It’s difficult not to pre-judge plays. A modern musical ‘remix’ of Euripides’ tragedy The Bacchae, you say? Co-written by an edgy young(ish) playwright called Ché and his actor mate from Doctor Who? All taking place at Shakespeare’s Globe, a theatre better known (deservedly) for its faithful productions of Jacobean and Elizabethan theatre than the variable quality of its new productions? The omens for The Lightning Child, co-written by Ché Walker and Arthur Darvill, were not great.
Some of this trepidation was deserved. From an awkward introduction featuring Neil Armstrong rowing with his wife to a self-indulgent coda of Billie Holiday, the script possesses an unsubtle pantomime quality, at odds with its brutal subject matter and crude language. Its staging of Thebes in decadent ruin, under the thrall of the vengeful god Dionysus, resembles an overpriced Camden tourist trap, all mock psychedelica and tribal styling.
Yet, intellectually, it’s a riot. Euripides’ original presents a clash between Dionysus’ pursuit of pleasure and the doomed Pentheus who rejects his empty hedonism, placing the questions of civic duty and the necessity of state authority alongside, and in opposition to, the pursuit of the Good Life. Its own anarchic rule-breaking (Euripides unusually places the vengeful deus in media res rather than ex machina at the denouement), and pointed barbs at modern-day moral strictures, encourages contemporary rewrites without risking sacrilege.
The Lightning Child plays out this contrast in surreal, modern garb: Dionysus becoming a flamboyantly seductive Seventies disco queen, and Pentheus as a sexually repressed, ‘roid-raging gym bunny.
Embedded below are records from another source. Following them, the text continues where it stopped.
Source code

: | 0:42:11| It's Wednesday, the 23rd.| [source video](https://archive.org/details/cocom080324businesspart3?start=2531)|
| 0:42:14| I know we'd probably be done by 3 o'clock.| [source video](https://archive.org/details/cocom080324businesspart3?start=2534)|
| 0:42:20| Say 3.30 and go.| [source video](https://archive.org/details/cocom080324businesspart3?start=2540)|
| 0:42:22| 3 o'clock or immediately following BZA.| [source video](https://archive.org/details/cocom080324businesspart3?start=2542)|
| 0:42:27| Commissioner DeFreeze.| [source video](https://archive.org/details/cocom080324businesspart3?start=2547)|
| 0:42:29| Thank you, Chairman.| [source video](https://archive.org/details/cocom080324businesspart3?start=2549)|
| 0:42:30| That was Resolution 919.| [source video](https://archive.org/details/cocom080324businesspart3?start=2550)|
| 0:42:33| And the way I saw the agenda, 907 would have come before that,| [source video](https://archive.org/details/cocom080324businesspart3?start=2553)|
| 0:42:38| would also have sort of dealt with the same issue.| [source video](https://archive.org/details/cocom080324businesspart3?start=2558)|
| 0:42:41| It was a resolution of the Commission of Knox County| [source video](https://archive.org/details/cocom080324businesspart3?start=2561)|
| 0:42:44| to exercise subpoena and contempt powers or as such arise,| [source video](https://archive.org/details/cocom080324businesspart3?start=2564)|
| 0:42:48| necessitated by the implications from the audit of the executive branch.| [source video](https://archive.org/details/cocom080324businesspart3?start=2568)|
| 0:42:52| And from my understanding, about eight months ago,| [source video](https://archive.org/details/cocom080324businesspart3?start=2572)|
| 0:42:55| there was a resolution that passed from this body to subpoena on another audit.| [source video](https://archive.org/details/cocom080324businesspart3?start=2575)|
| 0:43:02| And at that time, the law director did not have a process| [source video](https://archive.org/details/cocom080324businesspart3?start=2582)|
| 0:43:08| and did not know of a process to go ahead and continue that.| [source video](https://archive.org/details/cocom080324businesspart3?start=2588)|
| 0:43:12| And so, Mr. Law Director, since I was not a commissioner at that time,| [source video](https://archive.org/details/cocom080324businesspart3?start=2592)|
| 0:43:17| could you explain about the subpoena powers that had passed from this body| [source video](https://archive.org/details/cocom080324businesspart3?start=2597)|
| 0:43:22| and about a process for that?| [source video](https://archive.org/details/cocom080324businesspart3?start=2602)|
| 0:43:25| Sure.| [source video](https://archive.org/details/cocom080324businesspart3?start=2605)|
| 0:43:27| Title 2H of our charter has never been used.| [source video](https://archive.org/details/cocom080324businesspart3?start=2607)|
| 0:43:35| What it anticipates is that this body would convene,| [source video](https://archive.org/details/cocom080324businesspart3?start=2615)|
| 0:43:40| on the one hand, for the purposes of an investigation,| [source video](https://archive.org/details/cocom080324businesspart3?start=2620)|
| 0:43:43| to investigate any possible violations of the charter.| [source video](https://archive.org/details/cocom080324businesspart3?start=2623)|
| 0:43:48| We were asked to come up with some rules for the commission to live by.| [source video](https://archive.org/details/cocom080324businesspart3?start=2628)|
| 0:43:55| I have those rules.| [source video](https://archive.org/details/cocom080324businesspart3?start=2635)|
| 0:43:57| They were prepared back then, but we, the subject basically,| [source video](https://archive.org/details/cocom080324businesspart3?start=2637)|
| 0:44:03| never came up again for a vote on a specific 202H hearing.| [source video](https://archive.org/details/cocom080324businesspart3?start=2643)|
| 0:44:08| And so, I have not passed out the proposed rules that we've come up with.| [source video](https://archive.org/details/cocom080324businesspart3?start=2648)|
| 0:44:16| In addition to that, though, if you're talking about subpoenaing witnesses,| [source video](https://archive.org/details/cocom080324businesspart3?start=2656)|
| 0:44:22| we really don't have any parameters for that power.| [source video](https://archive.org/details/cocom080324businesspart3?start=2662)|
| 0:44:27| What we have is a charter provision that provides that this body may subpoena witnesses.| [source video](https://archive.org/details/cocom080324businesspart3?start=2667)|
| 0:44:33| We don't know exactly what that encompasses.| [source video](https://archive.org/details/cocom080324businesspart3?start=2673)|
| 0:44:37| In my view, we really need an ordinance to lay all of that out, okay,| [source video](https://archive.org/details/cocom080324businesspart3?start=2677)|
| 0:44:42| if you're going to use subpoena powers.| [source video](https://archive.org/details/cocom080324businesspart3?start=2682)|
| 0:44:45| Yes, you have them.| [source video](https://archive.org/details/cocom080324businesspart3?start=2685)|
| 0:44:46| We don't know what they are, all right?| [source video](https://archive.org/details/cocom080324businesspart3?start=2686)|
Tommy Coleman and Clifford Samuel are both excellent as the respective leads. Coleman’s Dionysus is an embodiment of enlightened liberal attitudes towards sex and morality: ‘Quiet – you’re alienating the homophobes’, he winks at the audience at tales of his sexual exploits. Meanwhile, Samuel plays Pentheus as a villainous, macho misogynist whose casual homophobia makes him, rather than the god Dionysus, appear the religious zealot.
Yet rather than trendily subvert the play’s brutal moralism, Walker and Darvill bravely preserve much of its ambiguity. While Dionysus provides a seductive case for letting it all hang out, the vignettes explore the flipside: those whose pursuit of lives with greater meaning are crushed by the narcissism of pleasure. One scene in particular, which explores South African runner Caster Semenya’s ordeal when she was accused of lying about her natural gender, is extraordinary - pitting the cold rationality of the medical authorities, who insist she fit into a natural gender identity, against Semenya’s desire to find transcendence through sport.